Lately, a second regular league has sprung up to keep Chinese teams on their game. The Dota 2 Professional League features a lengthy 22 team best-of-two round-robin. Naysayers initially believed that LGD-Gaming were the odd team out on The Manila Major direct invite list, since they didn't finish in the Shanghai Top 8 and they haven't won a major international event since. But they’ve been absolutely wiping the floor in DPL, and are currently sitting at the top of the standings with 11 wins and 4 ties.

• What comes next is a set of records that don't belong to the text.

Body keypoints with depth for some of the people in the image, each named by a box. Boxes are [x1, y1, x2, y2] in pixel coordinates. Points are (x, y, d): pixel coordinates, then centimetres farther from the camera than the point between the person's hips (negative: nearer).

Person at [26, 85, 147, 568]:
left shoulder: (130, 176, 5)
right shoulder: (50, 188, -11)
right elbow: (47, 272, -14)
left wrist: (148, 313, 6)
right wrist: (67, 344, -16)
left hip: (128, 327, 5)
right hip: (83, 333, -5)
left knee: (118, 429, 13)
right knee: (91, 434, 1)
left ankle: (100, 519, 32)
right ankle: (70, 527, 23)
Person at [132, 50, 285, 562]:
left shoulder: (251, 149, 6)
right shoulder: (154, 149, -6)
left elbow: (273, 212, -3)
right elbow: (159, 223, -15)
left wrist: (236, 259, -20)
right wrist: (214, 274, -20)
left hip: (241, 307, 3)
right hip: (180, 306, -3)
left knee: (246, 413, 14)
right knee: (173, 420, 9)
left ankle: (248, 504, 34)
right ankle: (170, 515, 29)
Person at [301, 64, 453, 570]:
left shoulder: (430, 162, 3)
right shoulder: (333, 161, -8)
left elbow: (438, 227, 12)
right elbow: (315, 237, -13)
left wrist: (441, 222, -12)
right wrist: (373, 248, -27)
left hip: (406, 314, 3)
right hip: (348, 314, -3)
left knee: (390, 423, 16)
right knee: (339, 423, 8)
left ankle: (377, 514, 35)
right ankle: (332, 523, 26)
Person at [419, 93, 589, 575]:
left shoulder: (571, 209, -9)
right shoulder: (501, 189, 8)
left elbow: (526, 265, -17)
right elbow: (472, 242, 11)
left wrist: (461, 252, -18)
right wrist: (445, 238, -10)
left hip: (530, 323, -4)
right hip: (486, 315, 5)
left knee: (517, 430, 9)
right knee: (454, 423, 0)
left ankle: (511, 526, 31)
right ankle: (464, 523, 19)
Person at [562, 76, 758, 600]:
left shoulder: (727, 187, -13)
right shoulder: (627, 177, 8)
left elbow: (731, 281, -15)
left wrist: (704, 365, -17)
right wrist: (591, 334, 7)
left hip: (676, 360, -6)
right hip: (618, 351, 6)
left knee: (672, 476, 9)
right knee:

Not every once-great Chinese team has recovered since Shanghai. Vici Gaming have a roster that can only be described as “all-star,” having added BurNIng, rOtK, Cty and Sylar in the shuffle, but they've failed to make any kind of dent in the scene. EHOME aren’t doing as poorly as VG, but they too have yet to qualify for an international LAN. There is still a lot of potential in these two teams, and it will be worth watching to see if either can contend for a spot at TI6, but there is a lot more work for them to do.

It's doubtful that Newbee, LGD or VG.R are losing sleep over the teams that haven't been able to bounce back after Shanghai. Just the opposite — having succeeded in rising once again into the upper ranks of Dota 2, while their regional rivals languished, has likely given them an added boost of confidence. And even if China's collapse at Shanghai didn't leave these teams with something to prove at Manila, we won't have to worry they've fallen out of practice, since DPL and H-Cup kept them plenty busy right up until a few days before they left to the Philippines.

Any number of factors can influence a team’s ability to play on a given day, and anyone can cause an upset at a premier tournament — as we've seen so often in Dota — but if a Chinese team doesn't do well at The Manila Major it certainly won't be for a lack of practice. When it comes down to preparation, Chinese teams are leagues ahead.